Radon et urgences radiologiques. Un décret renforce la protection des jeunes travailleurs
Afin de clarifier les conditions dans lesquelles les jeunes travailleurs peuvent être affectés à des travaux les exposant aux rayonnements ionisants, et notamment pour les travaux les exposant au radon provenant du sol, le décret n° 2026-260 du 8 avril 2026 a été publié au Journal officiel du 10 avril. Il fait suite à une démarche plus globale de prévention du risque radon.
Concrètement, il est désormais interdit d’affecter les jeunes à des travaux les exposant aux rayonnements ionisants requérant une surveillance dosimétrique individuelle (C. trav., art. D. 4153-21). Cette surveillance dosimétrique individuelle est mise en œuvre par l’employeur lorsque le travailleur est (C. trav., art. R. 4451-64) :
> classé (C. trav., art. R. 4451-57) :
- en catégorie A : tout travailleur susceptible de recevoir, au cours de 12 mois consécutifs, une dose efficace supérieure à 6 mSv (hors exposition au radon provenant du sol, C. trav., art. R. 4451-1, 4°), ou une dose équivalente supérieure à 15 mSv pour le cristallin, ou une dose équivalente supérieure à 150 mSv pour la peau et les extrémités,
- ou en catégorie B : tout travailleur susceptible de recevoir une dose efficace supérieure à 1 mSv ou une dose équivalente supérieure à 50 mSv pour la peau et les extrémités ;
> ou exposé à une dose efficace liée au radon provenant du sol susceptible de dépasser 6 mSv sur 12 mois consécutifs ;
> ou affecté (C. trav., art.
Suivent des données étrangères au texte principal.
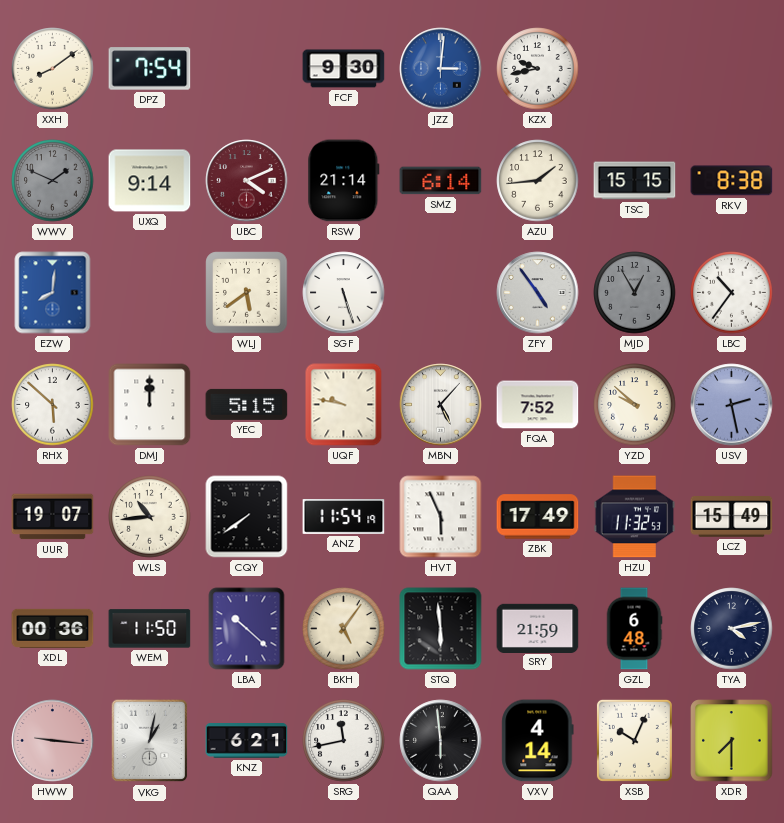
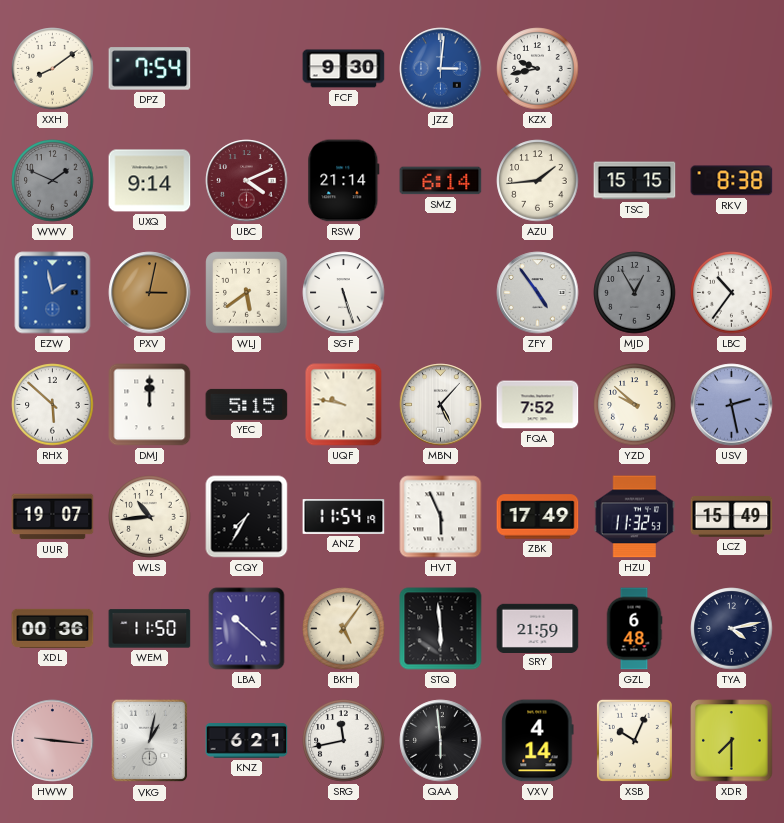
EZW: 8:01 -> 1:58
PXV: none -> 3:02
CQY: 7:39 -> 7:35
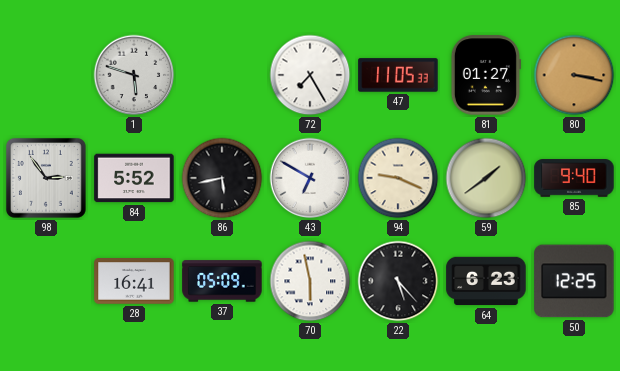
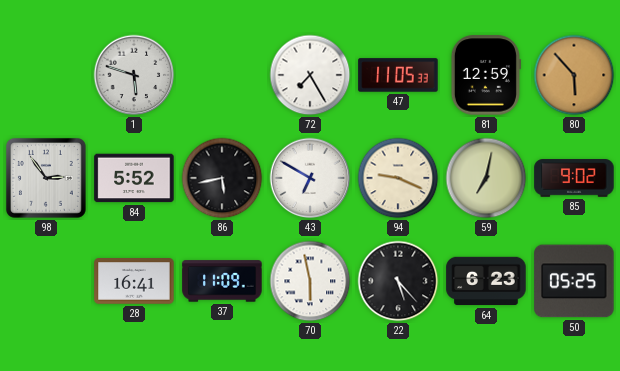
81: 01:27 -> 12:59
80: 3:17 -> 5:53
59: 1:39 -> 7:02
85: 9:40 -> 9:02
37: 05:09 -> 11:09
50: 12:25 -> 05:25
R. 4451-99) :
- au « premier groupe » : dose efficace liée à l’exposition professionnelle susceptible de dépasser 20 mSv durant la situation d’urgence radiologique,
- au « second groupe » : dose efficace susceptible de dépasser 1 mSv durant la situation d’urgence radiologique.
Travailleurs classés dans le « 1er groupe »
Les travailleurs classés dans le « premier groupe » préviennent ou réduisent le risque d’une situation d’urgence radiologique ou contribuent au maintien en fonctionnement d’une activité d’importance stratégique non interruptible lors d’une situation d’urgence radiologique (C. trav., art. R. 4451-96).
Auparavant, les jeunes étaient simplement interdits de travaux où les travailleurs sont classés en catégorie A ou B. Ont donc été ajoutés aux interdictions les travaux liés au radon et ceux en situation d’urgence radiologique.
Ce décret entre en vigueur le 11 avril 2026. Il s’adresse notamment aux employeurs, aux jeunes travailleurs susceptibles d’être exposés aux rayonnements ionisants, aux conseillers en radioprotection, aux professionnels de la santé, aux services de prévention et de santé au travail (SPST), aux services de santé au travail en agriculture, aux organismes accrédités chargés des vérifications à caractère technique, aux agents de contrôle de l’inspection du travail, ainsi qu’à l’Autorité de sûreté nucléaire et de radioprotection (ASNR).
A RETENIR
Sur la problématique du risque radon, rappelons qu’un guide du ministère du travail a été mis à jour fin 2025 pour améliorer l’information des entreprises sur le sujet et la démarche de prévention liée.